Commit & Pull Requests

  • PR titles must use Conventional Commit format because squash merges use the PR title as the release commit title. Do not prefix titles with [codex], [claude], [copilot], [wip], or similar labels; put agent/status context in the PR body.
  • Use Conventional Commit types: feat, fix, docs, refactor, test, ci, build, chore, perf, revert (e.g., feat(api): add /analyze endpoint).
  • For public API changes, use feat(api): ... unless the change is strictly a bug fix with no new public surface.

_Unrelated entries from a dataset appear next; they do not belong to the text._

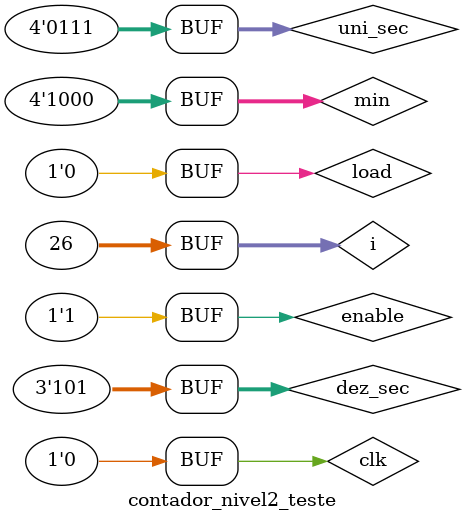
<source format=v>
`timescale 1ns/1ps

module contador_nivel2_teste();

 	reg [3:0] uni_sec, min;
    reg [2:0] dez_sec; 
  	reg clk, enable, load;
  	wire [3:0] count_us, count_m;
    wire [2:0] count_ds; 
  	wire zero;
    integer i;
  
  	contador_nivel2 dut(uni_sec, dez_sec, min, clk, enable, load, count_us, count_ds, count_m, zero);

	initial
		begin
		
			$dumpfile("contador_nivel2_teste.vcd");
			$dumpvars(0,contador_nivel2_teste);
          
           enable = 0; 
           uni_sec = 4'b0111;
           dez_sec = 3'b101;
           min = 4'b1000;
           load = 1; 
           #5 enable = 1;
           #5 load = 0; 
           #10;
        end
  
  initial
    
    begin
    	clk = 1'b0;
  	end
		
  initial
    begin
    	#5 clk = ~clk;
      for(i = 0; i < 26; i= i + 1)
        begin
          #5 clk = ~clk;
        end
      
    end
      

endmodule
</source>
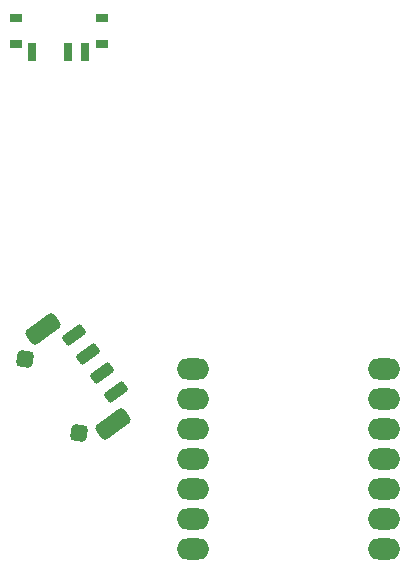
<source format=gbr>
%TF.GenerationSoftware,KiCad,Pcbnew,8.0.2*%
%TF.CreationDate,2024-07-06T21:08:24-05:00*%
%TF.ProjectId,bonsai,626f6e73-6169-42e6-9b69-6361645f7063,v1*%
%TF.SameCoordinates,Original*%
%TF.FileFunction,Paste,Bot*%
%TF.FilePolarity,Positive*%
%FSLAX46Y46*%
G04 Gerber Fmt 4.6, Leading zero omitted, Abs format (unit mm)*
G04 Created by KiCad (PCBNEW 8.0.2) date 2024-07-06 21:08:24*
%MOMM*%
%LPD*%
G01*
G04 APERTURE LIST*
G04 Aperture macros list*
%AMRoundRect*
0 Rectangle with rounded corners*
0 $1 Rounding radius*
0 $2 $3 $4 $5 $6 $7 $8 $9 X,Y pos of 4 corners*
0 Add a 4 corners polygon primitive as box body*
4,1,4,$2,$3,$4,$5,$6,$7,$8,$9,$2,$3,0*
0 Add four circle primitives for the rounded corners*
1,1,$1+$1,$2,$3*
1,1,$1+$1,$4,$5*
1,1,$1+$1,$6,$7*
1,1,$1+$1,$8,$9*
0 Add four rect primitives between the rounded corners*
20,1,$1+$1,$2,$3,$4,$5,0*
20,1,$1+$1,$4,$5,$6,$7,0*
20,1,$1+$1,$6,$7,$8,$9,0*
20,1,$1+$1,$8,$9,$2,$3,0*%
%AMRotRect*
0 Rectangle, with rotation*
0 The origin of the aperture is its center*
0 $1 length*
0 $2 width*
0 $3 Rotation angle, in degrees counterclockwise*
0 Add horizontal line*
21,1,$1,$2,0,0,$3*%
G04 Aperture macros list end*
%ADD10O,2.750000X1.800000*%
%ADD11R,0.700000X1.500000*%
%ADD12RotRect,0.700000X1.500000X0.001000*%
%ADD13R,1.000000X0.800000*%
%ADD14RoundRect,0.250000X-0.752025X-0.243841X-0.455316X-0.646288X0.752025X0.243841X0.455316X0.646288X0*%
%ADD15RoundRect,0.375000X-1.128038X-0.365761X-0.682973X-0.969431X1.128038X0.365761X0.682973X0.969431X0*%
%ADD16RoundRect,0.350000X-0.398402X-0.293727X0.293727X-0.398402X0.398402X0.293727X-0.293727X0.398402X0*%
G04 APERTURE END LIST*
D10*
%TO.C,U?*%
X48661360Y-72809000D03*
X48661360Y-70269000D03*
X48661360Y-67729000D03*
X48661360Y-65189000D03*
X48661360Y-62649000D03*
X48661360Y-60109000D03*
X48661360Y-57569000D03*
X32471440Y-57569000D03*
X32471440Y-60109000D03*
X32471440Y-62649000D03*
X32471440Y-65189000D03*
X32471440Y-67729000D03*
X32471440Y-70269000D03*
X32471440Y-72809000D03*
%TD*%
D11*
%TO.C,REF\u002A\u002A*%
X23350001Y-30755000D03*
D12*
X21850002Y-30755001D03*
D11*
X18850001Y-30755000D03*
D13*
X24750001Y-27895000D03*
X24750000Y-30105001D03*
X17450001Y-30105000D03*
X17450001Y-27895000D03*
%TD*%
D14*
%TO.C,REF\u002A\u002A*%
X24772170Y-57969327D03*
D15*
X25697036Y-62257055D03*
D16*
X22830814Y-63003576D03*
X18202149Y-56725406D03*
D15*
X19762848Y-54208118D03*
D14*
X23585337Y-56359546D03*
X25959009Y-59579119D03*
X22398491Y-54749752D03*
%TD*%
M02*

</source>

For docs-only changes, use docs: ...; for release automation, use ci(release): ... or chore(release): ....
  • PRs must include: clear description and scope, linked issues, test plan/output, and notes on API or config changes. Update relevant docs under docs/.
  • CI must pass; formatting/lint clean.

Security & Configuration

  • Never commit secrets. Configure via env vars: AUTOMEM_API_TOKEN, ADMIN_API_TOKEN, OPENAI_API_KEY, FALKORDB_PASSWORD, QDRANT_API_KEY.
  • Local dev uses Docker defaults; see docs/ENVIRONMENT_VARIABLES.md and docker-compose.yml for ports and credentials.

Agent Memory Protocol

Follow rules in .cursor/rules/automem.mdc for memory operations.